Unbound - small DNS Rebinding Security Issue



  • Hello.
    Found a small DNS Rebinding Security issue, and that is that 127.0.0.0/8 is not covered by rebinding protection.

    Using "custom" config does not work at all (yelds a invalid config).

    However, if you use File manager, you can easy go into: /usr/local/pkg/unbound.inc, scroll down until you find "private-address: 10.0.0.0/8" and then add the following entry:

    private-address: 127.0.0.0/8

    The whole block should read:

    For DNS Rebinding prevention

    private-address: 10.0.0.0/8
    private-address: 127.0.0.0/8
    private-address: 172.16.0.0/12
    private-address: 192.168.0.0/16
    private-address: 192.254.0.0/16
    private-address: fd00::/8
    private-address: fe80::/10

    Testing tools should now report that you have full IPv4 DNS Rebinding protection, rather than "partial IPv4 DNS Rebinding protection".

    Maybe this can be patched into the package?
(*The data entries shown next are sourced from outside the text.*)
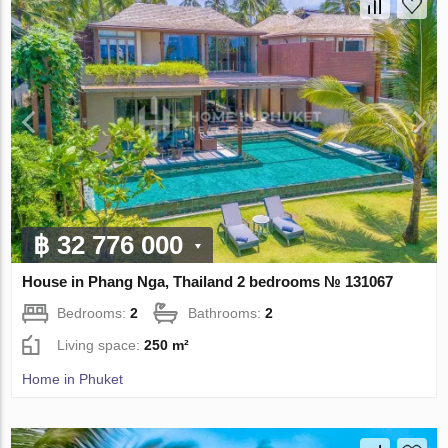
฿ 32 776 000
House in Phang Nga, Thailand 2 bedrooms № 131067
Bedrooms:
2
Bathrooms:
2
Living space:
250 m²
Home in Phuket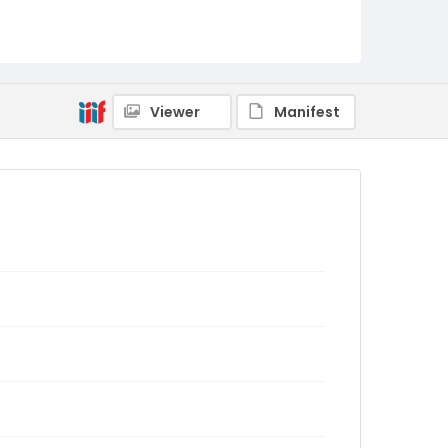
Viewer
Manifest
  • you should contact the maintainer of unbound to get this added to the updated
    package… (wagonza)

    nice catch.



  • @SunCatalyst:

    you should contact the maintainer of unbound to get this added to the updated
    package… (wagonza)

    … We both hope that he is reading this forum ? ;)



  • A bit late on this thread - but adding 127.0.0.0/8 would hinder mail servers making use of RBLs.